Mumbai, Feb 5 (IANS) Struggling private lender Yes Bank on Wednesday advanced 7.5 per cent on the BSE over reports that Cantor Fitzgerald LP, IDFC Securities Ltd and Ambit Pvt. will aid the bank to raise as much as $2 billion.
The cash-starved bank has seen several failed attempts to raise funds and has now reportedly turned to Anshu Jain, president of Cantor Fitzgerald. Jain was the former co-CEO of Deutsche Bank until 2015 and Ravneet Gill headed the German bank’s Indian operations before he joined Yes Bank last year as CEO.
“If a private sector solution is unsuccessful, and a regulatory-led resolution is implemented, Moody’s expects that the Indian authorities will strive to maintain systemic stability and avoid losses to depositors and senior creditors,” Moody’s rating agency said.
Earlier this month, Yes Bank rejected Erwin Singh Braich’s $1.2 billion investment offer and said it will raise Rs 10,000 crore by issuing securities. The bank also said it will take up Citax Holdings, and Citax Investment Group’s investment offers in the next board meeting.
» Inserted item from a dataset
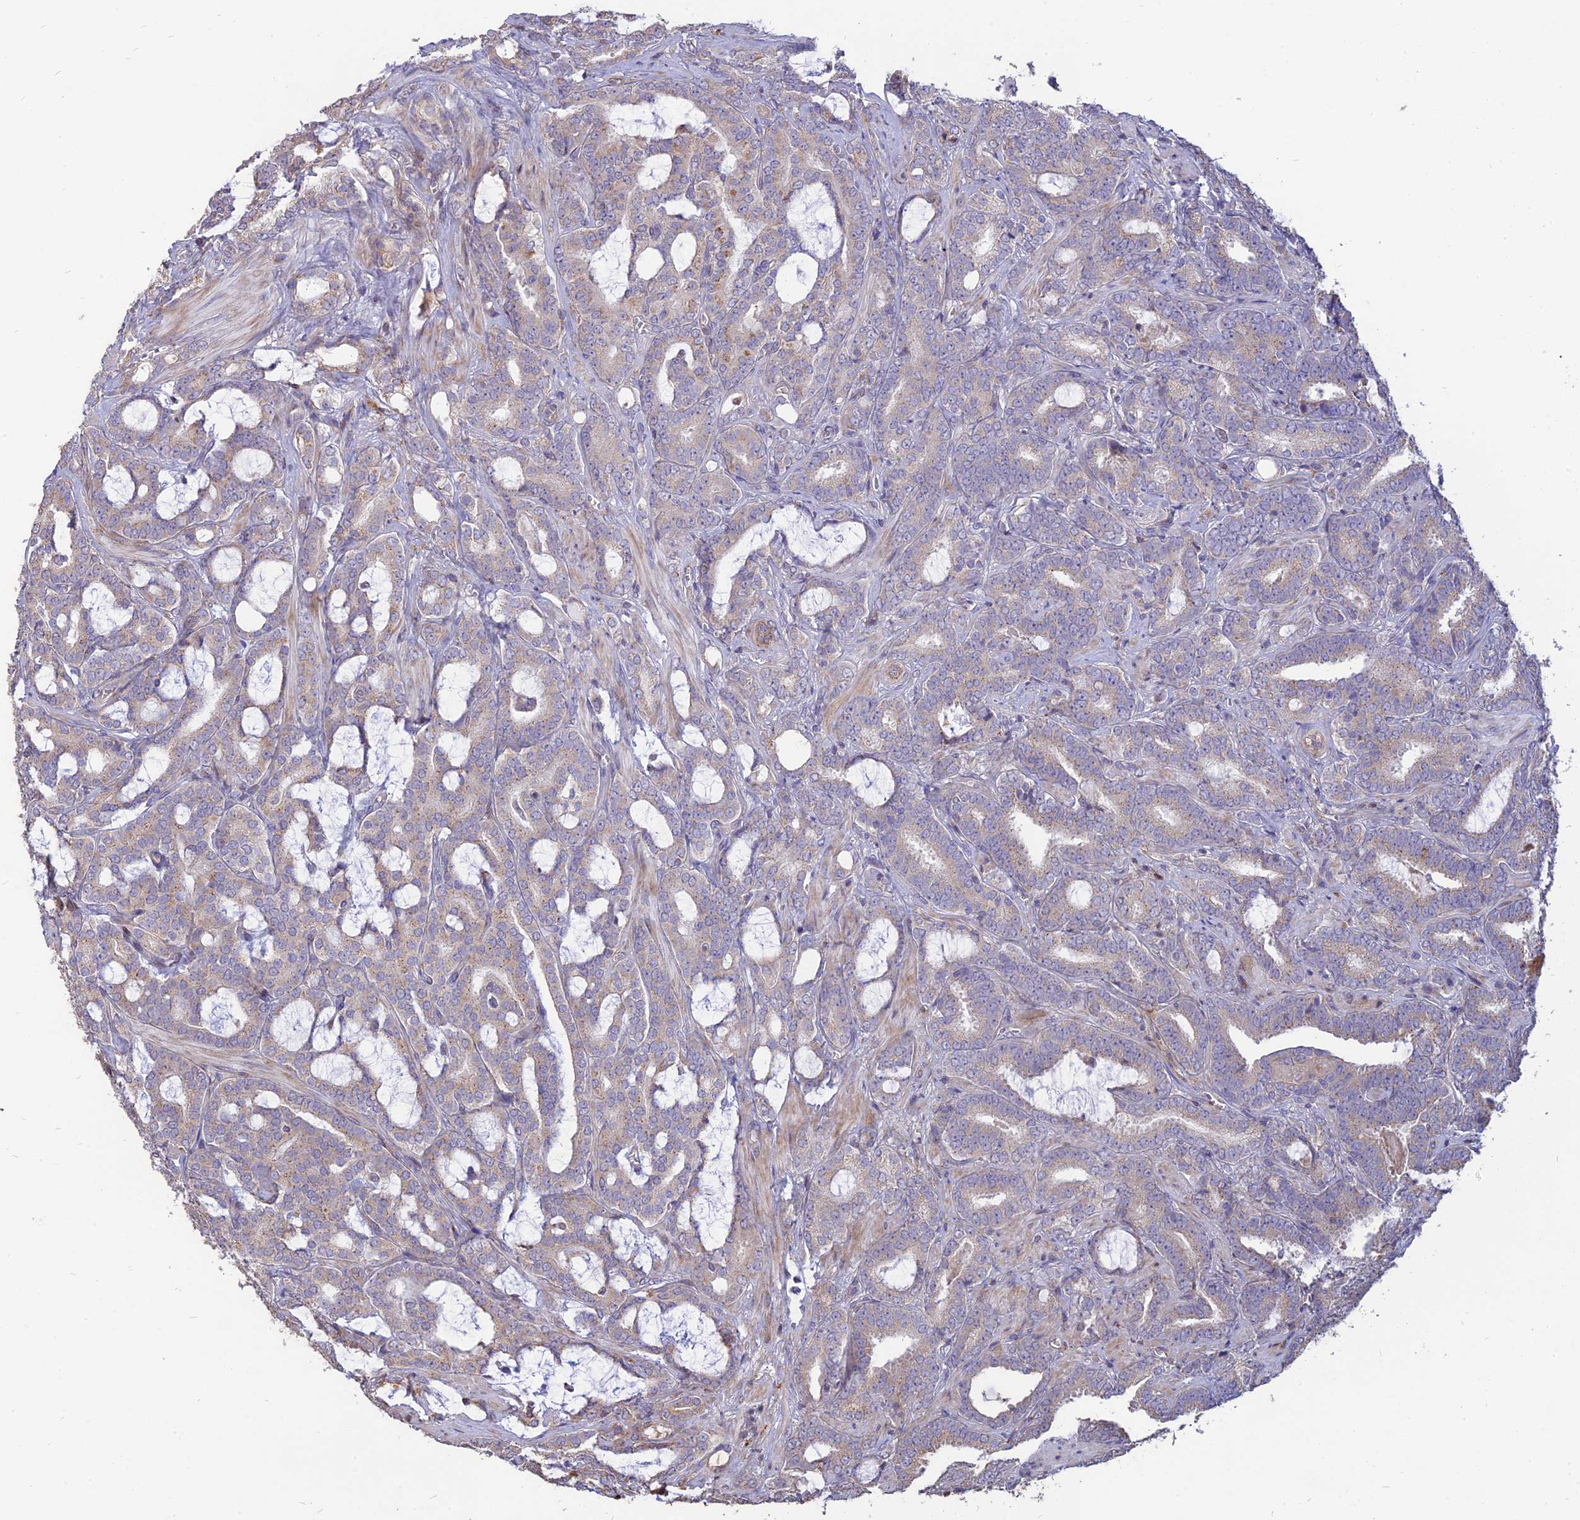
{"staining": {"intensity": "weak", "quantity": "<25%", "location": "cytoplasmic/membranous"}, "tissue": "prostate cancer", "cell_type": "Tumor cells", "image_type": "cancer", "snomed": [{"axis": "morphology", "description": "Adenocarcinoma, High grade"}, {"axis": "topography", "description": "Prostate and seminal vesicle, NOS"}], "caption": "The micrograph demonstrates no significant expression in tumor cells of prostate high-grade adenocarcinoma.", "gene": "ST3GAL6", "patient": {"sex": "male", "age": 67}}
Uncertainty on the banks future have also found roots owing to the corporate governance issues. Recently, Independent Director and Audit Committee Chairman Uttam Prakash Agarwal resigned, alleging that CEO and MD Gill was misleading the bank’s board and shareholders.
Besides, its financials have also come under heavy scrutiny. Rating agency ICRA noted that Yes Bank’s solvency profile remains weak with net NPA/CET of 36 per cent as on September 30, 2019. A number of rating firms have red flagged the bank’s exposure to stressed projects.
Owing to uncertain news flow Yes Bank, once traders favorite, has proved to be one of the biggest wealth destroyers. Its stock price on Thursday closed at Rs 37.60 a share from a high of Rs 285.90 on April 4, 2019.